Fotoromanzi – Il classico senza classicismo, una rubrica di Alberto Beltrame
Tra il 2008 e il 2012 Pablo Larrain scrive e dirige una serie di film destinati a entrare con prepotenza tra le opere cinematografiche più importati del nuovo millennio: Larrain dà vita alla sua trilogia sul Cile di Pinochet. Inizia con Tony Manero, il racconto di un uomo ossessionato per un personaggio cinematografico, che si muove a suo agio nella folle violenza che sta crescendo nel Paese. Nato come un gioco, si trasforma in una serie di crimini sempre più efferati e sempre più giustificati dal fatto di non venire nemmeno presi in considerazione: una nuova normalità che pian piano si erige a paradigma di una nazione.
Il secondo capitolo è Post Mortem, dove la brutalità del colpo di stato contro il governo di Salvador Allende è narrata dall’interno di un obitorio, il quale si riempie sempre più con lo scorrere del tempo di nuovi cadaveri, con i morti che nel finale non trovano più spazio e ricoprono ogni centimetro dell’ospedale.

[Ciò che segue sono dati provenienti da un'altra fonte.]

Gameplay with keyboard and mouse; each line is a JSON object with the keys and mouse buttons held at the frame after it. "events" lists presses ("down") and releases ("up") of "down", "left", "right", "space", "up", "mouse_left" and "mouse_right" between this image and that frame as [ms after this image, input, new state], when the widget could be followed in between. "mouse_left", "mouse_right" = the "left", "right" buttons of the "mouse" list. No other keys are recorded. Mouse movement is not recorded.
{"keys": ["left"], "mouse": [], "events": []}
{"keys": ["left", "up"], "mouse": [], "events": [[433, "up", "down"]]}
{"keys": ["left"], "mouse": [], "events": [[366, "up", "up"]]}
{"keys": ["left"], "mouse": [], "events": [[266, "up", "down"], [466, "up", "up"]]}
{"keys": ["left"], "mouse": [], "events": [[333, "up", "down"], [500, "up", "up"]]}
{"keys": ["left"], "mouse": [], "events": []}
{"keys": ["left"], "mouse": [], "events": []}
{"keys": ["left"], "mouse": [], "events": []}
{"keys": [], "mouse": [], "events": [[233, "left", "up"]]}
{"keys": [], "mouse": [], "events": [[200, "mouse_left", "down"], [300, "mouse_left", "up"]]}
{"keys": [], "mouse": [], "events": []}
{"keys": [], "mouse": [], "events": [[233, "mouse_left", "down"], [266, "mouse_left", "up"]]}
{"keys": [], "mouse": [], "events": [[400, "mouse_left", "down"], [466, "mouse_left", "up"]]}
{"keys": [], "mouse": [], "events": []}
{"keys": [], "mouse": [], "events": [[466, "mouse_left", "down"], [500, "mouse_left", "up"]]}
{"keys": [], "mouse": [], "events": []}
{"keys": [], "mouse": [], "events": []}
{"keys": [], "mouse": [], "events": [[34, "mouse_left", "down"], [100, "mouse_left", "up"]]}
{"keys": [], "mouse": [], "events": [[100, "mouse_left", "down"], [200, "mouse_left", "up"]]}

Nel terzo capitolo No, quello che ci racconta del primo atto di liberazione nazionale, il clima sembra essere più leggero, speranzoso e “felice”. Ma è solo una facciata: quel referendum contro Pinochet che è il trionfo della democrazia dopo anni di spietata dittatura, è allo stesso tempo e soprattutto il trionfo inesorabile del ‘modello americano’, l’inquietante dominio della pubblicità e del marketing sugli ideali di lotta, resistenza e mondo nuovo.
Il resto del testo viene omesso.